The records |
━━━━━━━━━━━━━━━━━━━━

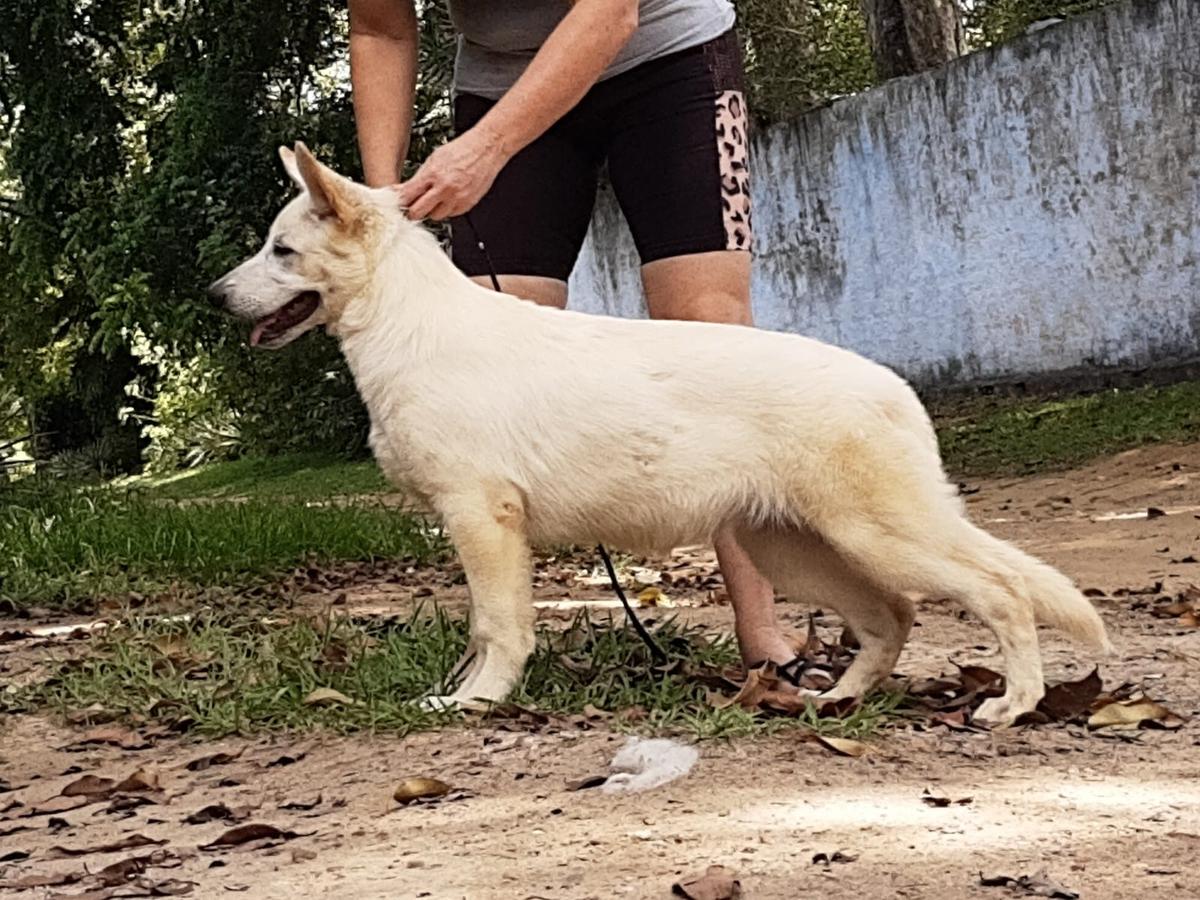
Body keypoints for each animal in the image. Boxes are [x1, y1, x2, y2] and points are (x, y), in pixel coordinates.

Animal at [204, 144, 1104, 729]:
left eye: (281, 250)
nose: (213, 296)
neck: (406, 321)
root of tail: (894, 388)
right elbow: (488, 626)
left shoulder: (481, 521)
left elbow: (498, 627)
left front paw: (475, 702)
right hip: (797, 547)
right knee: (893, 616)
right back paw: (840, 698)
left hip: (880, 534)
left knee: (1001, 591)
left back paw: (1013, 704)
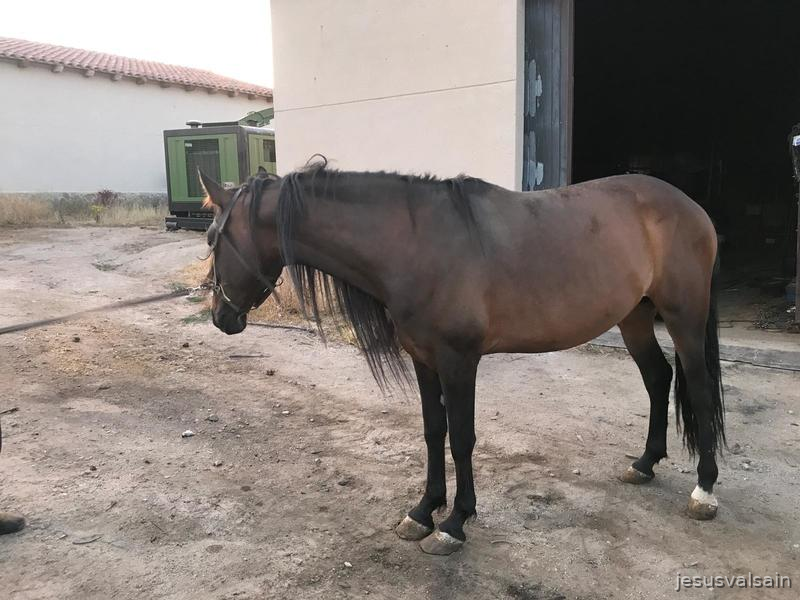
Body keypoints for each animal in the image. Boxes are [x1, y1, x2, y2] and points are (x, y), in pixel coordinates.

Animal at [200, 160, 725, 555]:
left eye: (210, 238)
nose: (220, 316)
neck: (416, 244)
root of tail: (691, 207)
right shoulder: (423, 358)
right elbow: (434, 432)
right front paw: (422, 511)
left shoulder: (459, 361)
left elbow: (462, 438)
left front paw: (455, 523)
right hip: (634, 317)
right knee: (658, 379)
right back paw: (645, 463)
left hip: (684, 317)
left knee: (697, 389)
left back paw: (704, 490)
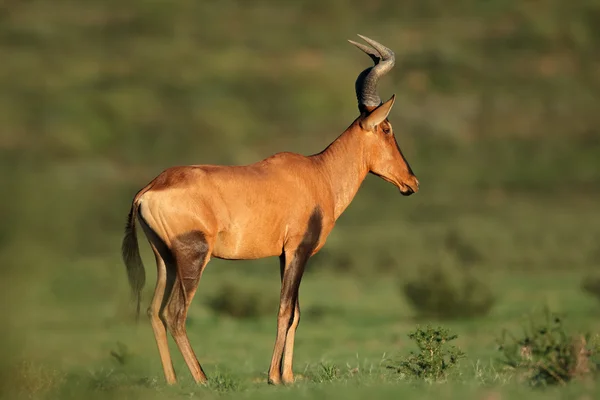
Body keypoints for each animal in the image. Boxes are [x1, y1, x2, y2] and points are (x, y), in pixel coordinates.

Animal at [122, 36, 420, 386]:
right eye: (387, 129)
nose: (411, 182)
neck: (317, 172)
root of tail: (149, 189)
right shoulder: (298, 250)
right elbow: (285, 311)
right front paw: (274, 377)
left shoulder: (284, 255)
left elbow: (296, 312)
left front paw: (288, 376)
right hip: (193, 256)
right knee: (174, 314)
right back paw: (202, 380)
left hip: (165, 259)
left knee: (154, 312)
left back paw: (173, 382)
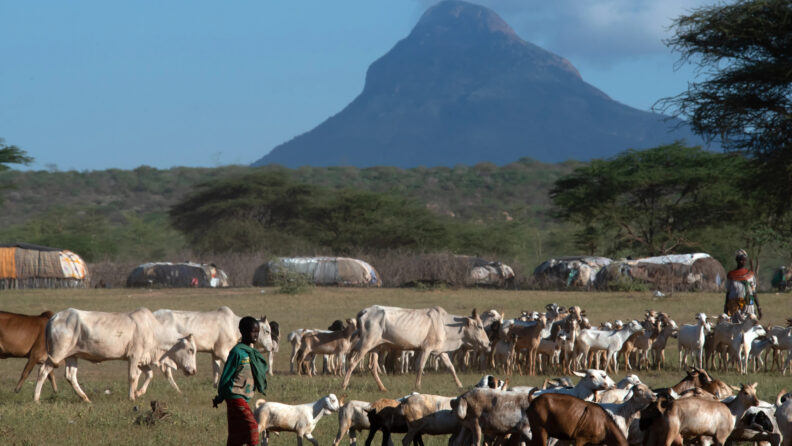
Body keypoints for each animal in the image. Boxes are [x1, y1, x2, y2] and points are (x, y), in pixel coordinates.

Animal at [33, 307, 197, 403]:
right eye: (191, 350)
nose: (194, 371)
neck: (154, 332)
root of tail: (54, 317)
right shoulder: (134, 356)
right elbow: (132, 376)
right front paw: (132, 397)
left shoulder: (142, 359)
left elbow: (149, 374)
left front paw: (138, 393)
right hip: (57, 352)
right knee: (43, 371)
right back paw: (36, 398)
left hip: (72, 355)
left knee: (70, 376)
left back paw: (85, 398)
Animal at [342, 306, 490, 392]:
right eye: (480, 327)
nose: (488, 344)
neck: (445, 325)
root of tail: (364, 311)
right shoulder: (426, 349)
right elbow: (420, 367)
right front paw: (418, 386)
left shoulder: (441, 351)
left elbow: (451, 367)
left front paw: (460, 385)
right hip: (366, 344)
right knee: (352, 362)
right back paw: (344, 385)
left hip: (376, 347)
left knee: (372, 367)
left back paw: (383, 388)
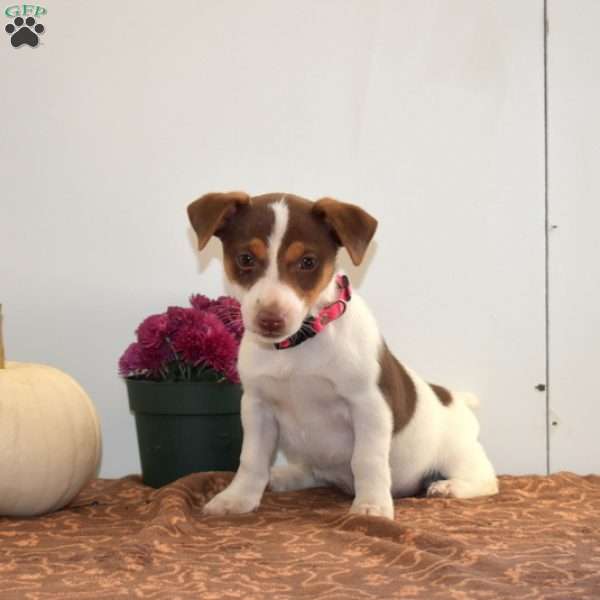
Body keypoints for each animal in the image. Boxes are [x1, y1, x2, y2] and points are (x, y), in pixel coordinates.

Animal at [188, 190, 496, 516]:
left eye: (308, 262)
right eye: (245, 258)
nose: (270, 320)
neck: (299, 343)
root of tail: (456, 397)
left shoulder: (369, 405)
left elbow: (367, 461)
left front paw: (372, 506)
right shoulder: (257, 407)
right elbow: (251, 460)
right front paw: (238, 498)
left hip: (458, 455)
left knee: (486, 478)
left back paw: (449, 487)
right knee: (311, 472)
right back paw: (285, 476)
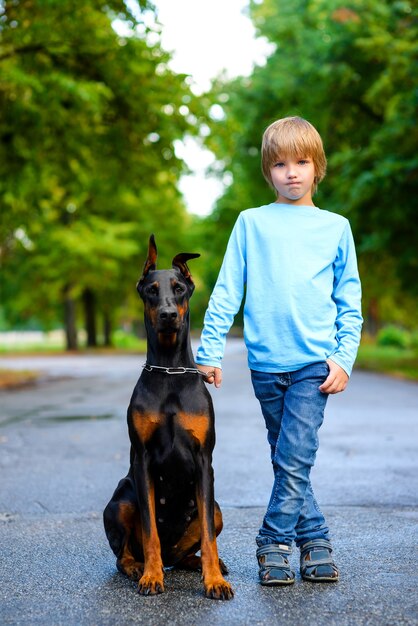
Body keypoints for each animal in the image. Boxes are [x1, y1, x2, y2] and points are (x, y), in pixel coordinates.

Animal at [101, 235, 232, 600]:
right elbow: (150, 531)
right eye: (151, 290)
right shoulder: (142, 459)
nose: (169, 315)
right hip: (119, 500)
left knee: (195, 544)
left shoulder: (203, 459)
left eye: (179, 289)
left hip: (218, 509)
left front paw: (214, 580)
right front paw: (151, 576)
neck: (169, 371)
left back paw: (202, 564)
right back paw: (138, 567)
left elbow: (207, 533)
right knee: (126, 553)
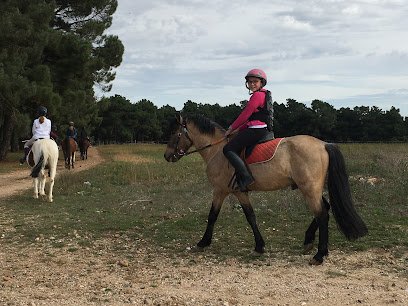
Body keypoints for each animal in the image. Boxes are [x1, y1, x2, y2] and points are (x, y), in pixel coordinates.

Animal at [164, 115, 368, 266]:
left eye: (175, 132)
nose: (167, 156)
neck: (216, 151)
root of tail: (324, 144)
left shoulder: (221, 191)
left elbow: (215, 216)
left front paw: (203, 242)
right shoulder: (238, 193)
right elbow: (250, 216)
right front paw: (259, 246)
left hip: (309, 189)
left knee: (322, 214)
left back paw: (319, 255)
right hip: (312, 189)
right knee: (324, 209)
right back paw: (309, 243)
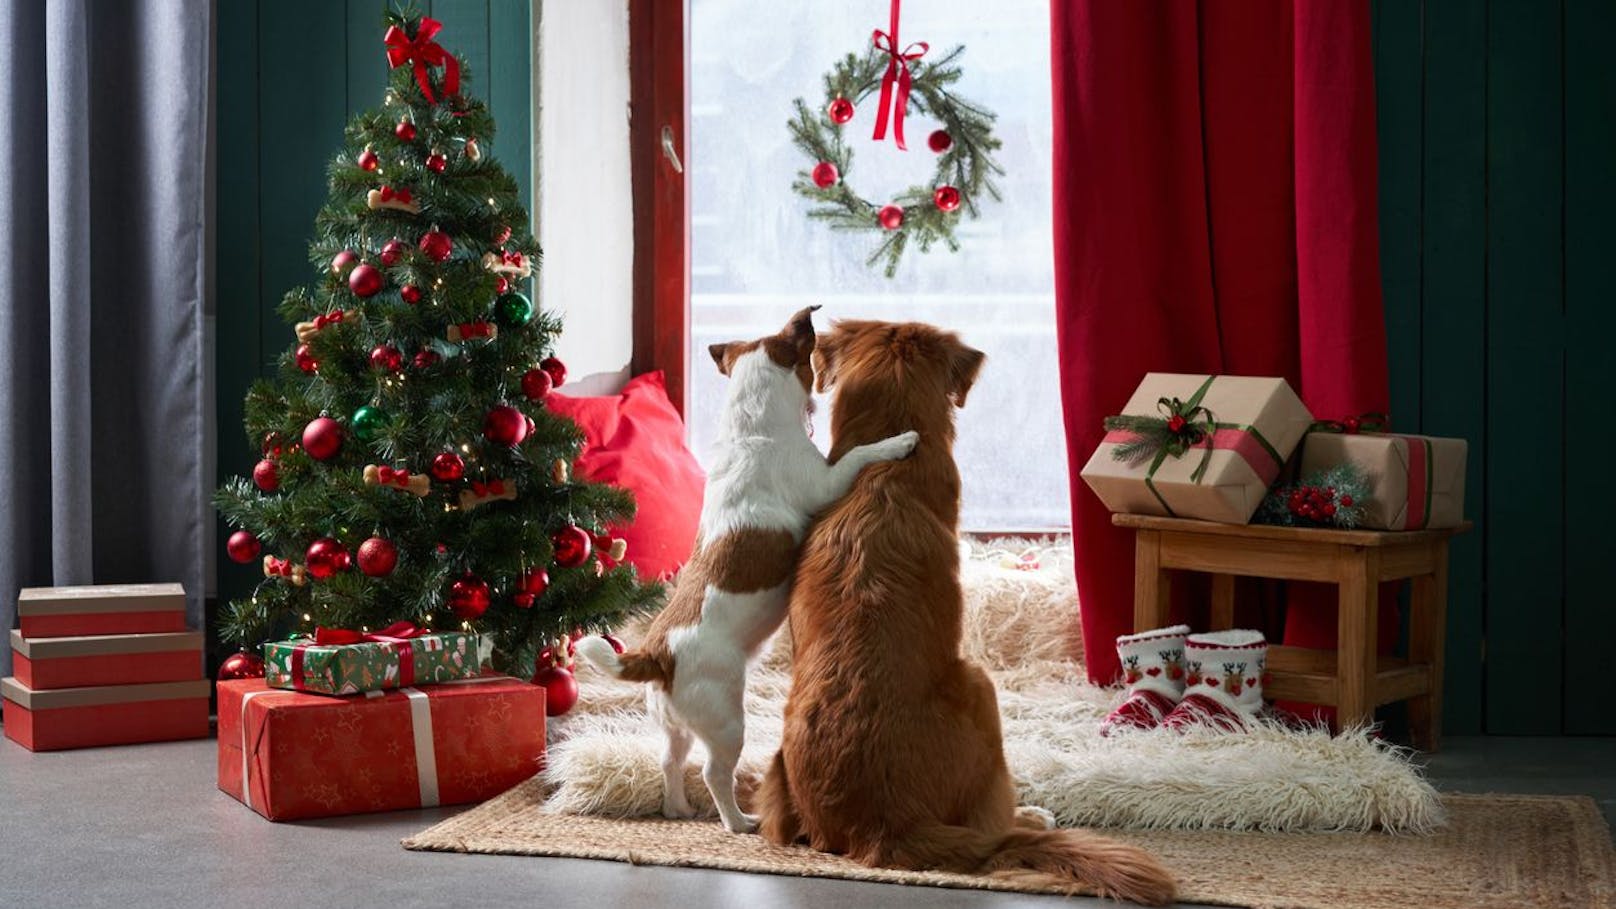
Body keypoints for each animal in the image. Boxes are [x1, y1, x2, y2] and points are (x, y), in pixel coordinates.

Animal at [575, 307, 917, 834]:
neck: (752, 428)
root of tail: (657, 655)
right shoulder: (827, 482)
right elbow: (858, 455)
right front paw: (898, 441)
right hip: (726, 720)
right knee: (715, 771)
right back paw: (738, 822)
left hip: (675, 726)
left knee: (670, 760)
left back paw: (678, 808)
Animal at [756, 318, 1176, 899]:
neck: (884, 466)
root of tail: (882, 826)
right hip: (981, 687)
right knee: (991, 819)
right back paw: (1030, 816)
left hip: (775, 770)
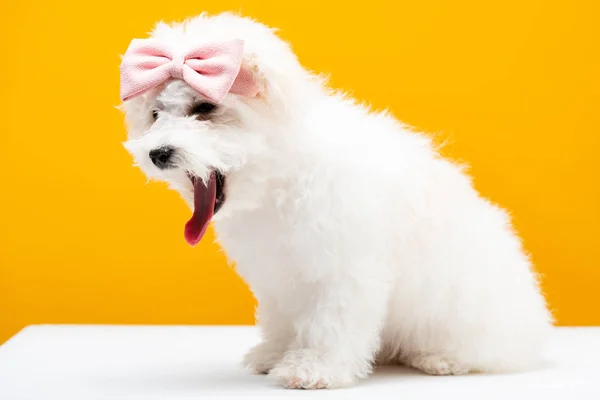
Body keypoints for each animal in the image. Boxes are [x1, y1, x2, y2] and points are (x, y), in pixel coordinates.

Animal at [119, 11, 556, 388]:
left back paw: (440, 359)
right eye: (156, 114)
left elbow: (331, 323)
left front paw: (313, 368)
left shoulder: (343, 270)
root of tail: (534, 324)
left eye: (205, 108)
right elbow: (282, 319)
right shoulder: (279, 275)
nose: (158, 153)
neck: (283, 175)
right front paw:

━━━━━━━━━━━━━━━━━━━━

Task statement |
Restate the material word for word; no picture should appear in the copy.

Finished task |
Body keypoints for each animal in the image. Boxes are [x1, y1, x2, y2] and points are (x, y), in pixel coordinates.

Animal at [204, 144, 1104, 729]:
left eye: (281, 250)
nose: (213, 296)
neck: (406, 321)
root of tail: (894, 388)
right elbow: (488, 626)
left shoulder: (481, 521)
left elbow: (498, 627)
left front paw: (475, 702)
right hip: (797, 547)
right knee: (893, 616)
right back paw: (840, 698)
left hip: (880, 534)
left knee: (1001, 591)
left back paw: (1013, 704)
Body keypoints for each animal in the image. Boxes are [x1, y1, x2, y2] and points are (x, y), in pixel coordinates.

Animal at [200, 160, 725, 555]:
left eye: (210, 238)
nose: (220, 316)
neck: (416, 244)
root of tail: (691, 207)
right shoulder: (423, 358)
right elbow: (434, 432)
right front paw: (422, 511)
left shoulder: (459, 361)
left elbow: (462, 438)
left front paw: (455, 523)
right hip: (634, 317)
right knee: (658, 379)
right back paw: (645, 463)
left hip: (684, 317)
left knee: (697, 389)
left back paw: (704, 490)
Body keypoints for each animal in the image. Boxes are [x1, y1, x2, y2] and points are (x, y), in pixel coordinates.

Animal at [122, 36, 420, 386]:
right eye: (387, 129)
nose: (411, 182)
neck: (317, 172)
root of tail: (149, 189)
right shoulder: (298, 250)
right elbow: (285, 311)
right front paw: (274, 377)
left shoulder: (284, 255)
left elbow: (296, 312)
left front paw: (288, 376)
right hip: (193, 256)
right knee: (174, 314)
right back paw: (202, 380)
left hip: (165, 259)
left knee: (154, 312)
left back paw: (173, 382)
Body keypoints for each animal in the image. Boxes are [x1, y1, x2, y2] and points are (x, y), in pixel coordinates.

Animal at [33, 307, 197, 403]:
right eye: (191, 350)
nose: (194, 371)
neck: (154, 332)
root of tail: (54, 317)
right shoulder: (134, 356)
right elbow: (132, 376)
right front paw: (132, 397)
left shoulder: (142, 359)
left elbow: (149, 374)
left front paw: (138, 393)
right hip: (57, 352)
right knee: (43, 371)
right back paw: (36, 398)
left hip: (72, 355)
left knee: (70, 376)
left back paw: (85, 398)
Animal at [342, 306, 490, 392]:
right eye: (480, 327)
nose: (488, 344)
neck: (445, 325)
root of tail: (364, 311)
right shoulder: (426, 349)
right elbow: (420, 367)
right front paw: (418, 386)
left shoulder: (441, 351)
left elbow: (451, 367)
left front paw: (460, 385)
right hip: (366, 344)
right knee: (352, 362)
right back paw: (344, 385)
left hip: (376, 347)
left knee: (372, 367)
left back paw: (383, 388)
Body keypoints for each animal in the image. Boxes are [x1, y1, x2, y2] and points are (x, y), in pixel coordinates.

Animal at [188, 190, 496, 516]:
left eye: (308, 262)
right eye: (245, 258)
nose: (270, 320)
neck: (299, 343)
root of tail: (456, 397)
left shoulder: (369, 405)
left elbow: (367, 461)
left front paw: (372, 506)
right shoulder: (257, 407)
right elbow: (251, 460)
right front paw: (238, 498)
left hip: (458, 455)
left knee: (486, 478)
left back paw: (449, 487)
right knee: (311, 472)
right back paw: (285, 476)
Body keypoints for each animal in the image. Boxes are [x1, y1, x2, y2] and points are (x, y), in pixel coordinates.

Animal at [101, 235, 232, 600]:
right elbow: (150, 531)
right eye: (151, 290)
right shoulder: (142, 459)
nose: (169, 315)
right hip: (119, 500)
left knee: (195, 544)
left shoulder: (203, 459)
left eye: (179, 289)
left hip: (218, 509)
left front paw: (214, 580)
right front paw: (151, 576)
neck: (169, 371)
left back paw: (202, 564)
right back paw: (138, 567)
left elbow: (207, 533)
right knee: (126, 553)
Body keypoints for each animal in the image. Boxes are [x1, y1, x2, y2] and points are (x, y), in pixel coordinates.

Animal at [164, 115, 368, 266]:
left eye: (175, 132)
nose: (167, 156)
neck: (216, 151)
root of tail: (324, 144)
left shoulder: (221, 191)
left elbow: (215, 216)
left front paw: (203, 242)
right shoulder: (238, 193)
right elbow: (250, 216)
right front paw: (259, 246)
left hip: (309, 189)
left knee: (322, 214)
left back paw: (319, 255)
right hip: (312, 189)
right knee: (324, 209)
right back paw: (309, 243)
Body keypoints for each animal in the image. Boxes are [x1, y1, x2, y2] and points are (x, y), in pixel coordinates.

Animal at [575, 307, 917, 834]:
neck: (752, 428)
root of tail: (657, 655)
right shoulder: (827, 482)
right elbow: (858, 455)
right front paw: (898, 441)
right hip: (726, 720)
right knee: (715, 771)
right back paw: (738, 822)
left hip: (675, 726)
left knee: (670, 760)
left back paw: (678, 808)
Animal at [756, 318, 1176, 899]:
neck: (884, 466)
root of tail: (882, 826)
right hip: (981, 687)
right knee: (991, 819)
right back paw: (1030, 816)
left hip: (775, 770)
Body keypoints for each animal in the image. Boxes are [x1, y1, x2, y2] and points are (x, y), in pixel coordinates.

Animal at [119, 11, 556, 388]:
left back paw: (440, 359)
right eye: (156, 114)
left elbow: (331, 323)
left front paw: (313, 368)
left shoulder: (343, 270)
root of tail: (534, 324)
left eye: (205, 108)
right elbow: (282, 319)
right shoulder: (279, 275)
nose: (158, 153)
neck: (283, 175)
right front paw:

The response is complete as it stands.